Management Control and Employee-Driven Innovation
CitationLi, Xin. 2016. Management Control and Employee-Driven Innovation. Doctoral dissertation, Harvard Business School.
AbstractOrganizations increasingly empower their employees to conduct local experimentation and generate innovation ideas. The aim of this dissertation is to understand the role of management control mechanisms in motivating and managing employee-driven innovation. Specifically, I provide empirical evidence – both quantitative and qualitative – on the specific channels and mechanisms through which employee-driven innovation is facilitated within real-world settings.
In the first chapter of my dissertation, I conduct a field study in a gaming company to examine how innovation ideas are generated and selected. I provide details on the various channels through which employee-driven innovation occurs, as well as the management control mechanisms used to manage employee-driven innovation. The rich descriptive evidence enabled me to uncover important themes in the management control mechanisms that balance innovation and execution.
The second chapter is based on my job market paper (“Boss, Cut Me Some Slack: Control and Innovation in a Multitasking Environment”) which examines the problem of motivating innovation in the presence of existing execution tasks. Using employee- and project-level data from a software company, I examine the relationship between reduced time pressure on execution tasks and employee-level innovation by exploiting variations in the extent to which predetermined time constraints on execution tasks were loosely enforced by managers in decentralized teams. I find that reduced time pressure on execution tasks is significantly associated with a greater probability of self-initiated innovation. Consistent with theories on employee selection and relational contract, the above effect is more pronounced (1) for employees without significantly negative outcomes on past execution tasks, (2) for employees with a greater preexisting propensity to innovate, or (3) when the supervisor has a history of working with innovating employees. Conditional on submitting innovation prototypes, reduced time pressure on execution tasks is also significantly associated with higher-quality innovation.

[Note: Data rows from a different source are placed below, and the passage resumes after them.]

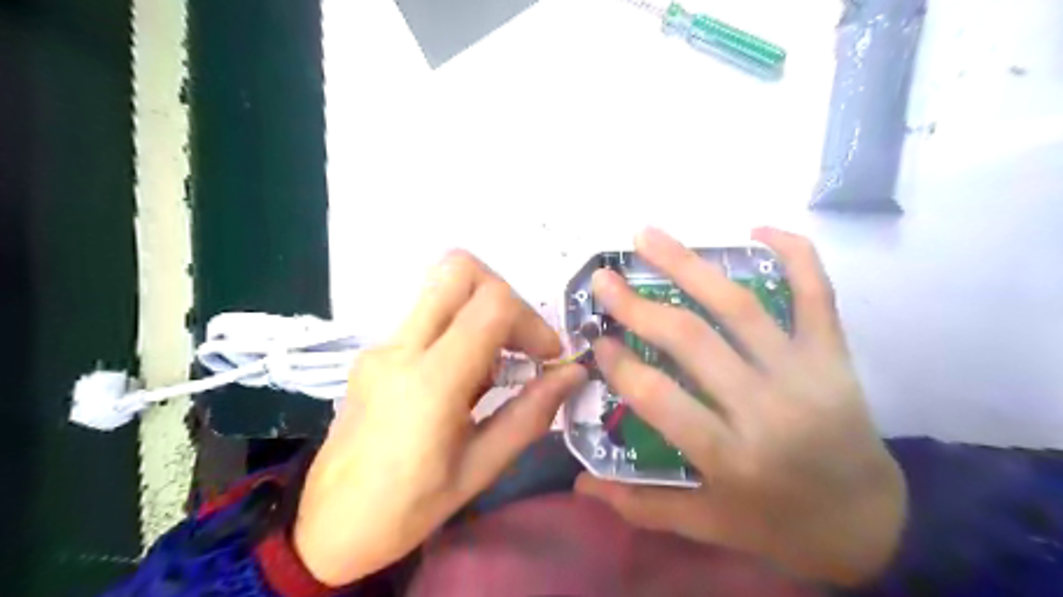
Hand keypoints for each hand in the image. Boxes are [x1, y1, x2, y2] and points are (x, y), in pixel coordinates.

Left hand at [293, 249, 584, 585]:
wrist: (325, 528)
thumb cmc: (407, 509)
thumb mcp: (480, 469)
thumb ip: (530, 414)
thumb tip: (573, 374)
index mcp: (431, 382)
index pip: (492, 305)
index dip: (532, 321)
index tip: (546, 357)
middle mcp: (401, 348)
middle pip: (459, 269)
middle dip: (505, 294)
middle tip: (521, 341)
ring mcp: (382, 345)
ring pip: (442, 288)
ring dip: (482, 311)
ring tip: (496, 366)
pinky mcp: (375, 352)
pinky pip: (427, 315)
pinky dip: (460, 328)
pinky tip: (465, 378)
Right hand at [574, 230, 904, 587]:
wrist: (872, 522)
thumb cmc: (780, 524)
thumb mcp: (708, 525)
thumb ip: (641, 505)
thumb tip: (580, 483)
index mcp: (730, 455)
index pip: (659, 398)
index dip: (620, 365)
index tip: (597, 341)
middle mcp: (766, 407)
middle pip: (692, 340)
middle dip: (638, 305)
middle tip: (604, 278)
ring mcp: (805, 372)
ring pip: (739, 306)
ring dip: (688, 265)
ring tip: (648, 236)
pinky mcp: (834, 355)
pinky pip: (818, 293)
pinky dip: (794, 253)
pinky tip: (757, 229)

Despite the formal permission to innovate, many employees in established organizations seem unable to fully and effectively use the granted discretion to experiment. In the third chapter of my dissertation, I turn my attention to whether certain informal control mechanisms (such as social norms) affect the extent of local experimentation. Using detailed loan- and employee-level data from a financial institution that removed its rule-based formal control system, I analyze changes in decision-making patterns and find that employees who are exposed to two different initial control environments (i.e. before and after removing the rule-based control system) have both increased local experimentation over time after being given the right to make their own decisions. But employees from the initial control environment with zero-experimentation rely much more on managers’ or peers’ degree of experimentation to guide their own experimentation.